Switching to a bigger car battery for your UPS backup power?

Short answer is, not a good idea because the existing current UPS charger of yours can charge small battery quick enough to maintain its full charge basically. If a bigger battery is being replaced, it will probably take long time to charge and charger may overheat or burned or error out because it cannot charge battery back to full again. Now some people said they take the battery out to do a full recharge on a car charger, that may work but how do you unplug it from a working UPS currently in use? just disconnect the wire? well that may or may not work, you have to experiment.

Most UPS backup battery power don’t last more than 3 years, some 3-5 years the most then the battery will go bye bye.
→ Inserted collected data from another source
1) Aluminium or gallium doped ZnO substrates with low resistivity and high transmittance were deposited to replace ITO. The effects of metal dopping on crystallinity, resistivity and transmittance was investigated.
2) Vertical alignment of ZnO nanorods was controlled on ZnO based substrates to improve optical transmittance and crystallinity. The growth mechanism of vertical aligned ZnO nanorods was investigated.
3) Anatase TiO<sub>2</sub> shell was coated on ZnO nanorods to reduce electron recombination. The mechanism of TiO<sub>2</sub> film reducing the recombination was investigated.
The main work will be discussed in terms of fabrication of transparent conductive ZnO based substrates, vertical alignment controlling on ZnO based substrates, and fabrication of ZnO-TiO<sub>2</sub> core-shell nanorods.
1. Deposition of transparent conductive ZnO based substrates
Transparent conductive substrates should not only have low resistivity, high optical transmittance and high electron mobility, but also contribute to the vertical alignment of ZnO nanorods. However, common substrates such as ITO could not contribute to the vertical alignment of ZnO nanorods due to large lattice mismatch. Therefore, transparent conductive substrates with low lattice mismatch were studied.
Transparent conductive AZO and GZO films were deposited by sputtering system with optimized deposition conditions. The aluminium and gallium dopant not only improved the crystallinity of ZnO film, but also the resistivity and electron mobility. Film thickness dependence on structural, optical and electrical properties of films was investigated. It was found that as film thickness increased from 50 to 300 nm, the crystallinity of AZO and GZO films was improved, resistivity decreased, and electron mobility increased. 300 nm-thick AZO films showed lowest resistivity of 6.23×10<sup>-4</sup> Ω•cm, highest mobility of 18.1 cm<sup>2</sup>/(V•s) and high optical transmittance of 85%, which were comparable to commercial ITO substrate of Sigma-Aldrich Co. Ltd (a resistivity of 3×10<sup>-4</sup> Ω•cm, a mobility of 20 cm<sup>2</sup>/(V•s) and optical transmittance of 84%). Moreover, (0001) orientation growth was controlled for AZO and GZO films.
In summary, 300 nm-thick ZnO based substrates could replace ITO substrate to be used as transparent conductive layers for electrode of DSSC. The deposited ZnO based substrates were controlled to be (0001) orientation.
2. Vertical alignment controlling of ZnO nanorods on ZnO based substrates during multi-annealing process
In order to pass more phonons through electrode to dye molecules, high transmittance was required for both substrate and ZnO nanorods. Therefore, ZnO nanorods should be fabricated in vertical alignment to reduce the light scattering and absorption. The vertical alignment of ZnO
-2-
Most SLA or sealed led acid battery don’t last long, most will last less than 3 years even if you don’t put a load on it. The led acid will degrade over time even with just maintenance charge, don’t think that you charge it and then let it sit somewhere and months later use it, it will still have that full charge, no that’s not the case for all batteries.

I have done many experiment in the past with this and the result as I have stated above. I know that you’re trying to save money or be cost effective and try to connect a bunch of batteries in parallel to get longer hours of usage during power outage, but that’s not effective and further could burn your UPS charger when power goes back on. Now disconnecting the batteries to charge on a car charger is not efficient or practical because you’re interrupting current devices connected to that UPS power. The best way if you want bigger battery is to buy a bigger ups or maybe a powerwall, it’s much safer and more reliable than you trying to hack current UPS. You can probably get away with one car battery, but more than that I think you’re in a lot of risk that is not worth it.